Counterfeit goods from China enter the Romania market through smuggling routes that pass through Moldova and Ukraine.
Some of the items seized by security services in 2013 included thousands of counterfeit Bulgari, Patek Philippe and Rolex watches, as well as counterfeit cosmetics destined for the Britain market. Romania also has the highest number of counterfeit toys seized within its border each year.
The country has also become the starting point for smugglers moving contraband across European Union members. Fake luxury goods, smuggled tobacco and illicit drugs are smuggled from Turkey through Bulgaria and into Turkey on its way to various EU markets.

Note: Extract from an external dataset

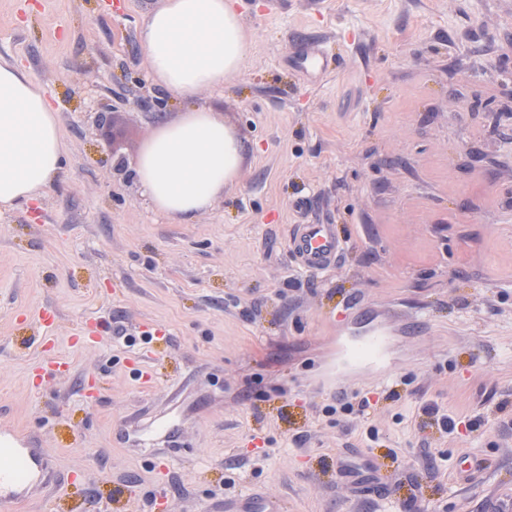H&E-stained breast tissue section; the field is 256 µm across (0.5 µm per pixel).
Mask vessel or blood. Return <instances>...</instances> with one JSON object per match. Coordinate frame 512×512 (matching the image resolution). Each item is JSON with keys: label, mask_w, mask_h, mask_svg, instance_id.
<instances>
[{"label": "vessel or blood", "mask_w": 512, "mask_h": 512, "mask_svg": "<svg viewBox=\"0 0 512 512\" xmlns=\"http://www.w3.org/2000/svg\"><path fill=\"white\" fill-rule=\"evenodd\" d=\"M295 63L301 70H314L316 77L330 72L333 59L320 44L311 42ZM288 249L297 265L309 272H324L338 266L347 249L346 240L332 224H296L290 231ZM387 314L344 306L336 326V346L324 373L325 384L343 389L360 372L378 379L390 376ZM181 428L176 413H163L142 423L136 441L142 445L175 447ZM53 472L39 443L20 433L8 422H0V503H9L48 487ZM216 512H283L277 497L264 491L225 499Z\"/></svg>", "instance_id": "obj_1"}]
</instances>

Source: Jon Coates, “Britain to be hit with a flood of fake goods as migrants swarm in,” Sunday Express, November 24, 2013.
According to a news report in Tampa, Florida, the profit margin for selling a single counterfeit lipstick from popular makeup company MAC could be as high as $10.
The investigative news team for ABC Action News in Tampa bought a MAC lipstick off of eBay for $13. According to MAC employees, the lipstick was fake. The legitimate version sells for $15 in MAC retail stores.
When the reporters contacted the counterfeit lipstick seller on eBay, she directed them to the name of a website from China where she bought her inventory. On that website, the price to purchase the lipstick from China was less than one dollar.
Source: Adam Walser, “Counterfeit MAC makeup prevalent in Bay area,” ABC Action News, November 21, 2013.
The news program Four Corners in Australia reported that human smugglers sell passports and visa documents to Australia for $15,000 (16,000 AUD). The black market sellers claimed that a recent customer purchased a valid visa and passport issued by Bahrain, and was able to use the documents to board a plane to Australia.
The smugglers tell their customers to rip up the passport and visa on the plane before landing in Australia. Once on Australian soil, the person is able to apply for asylum.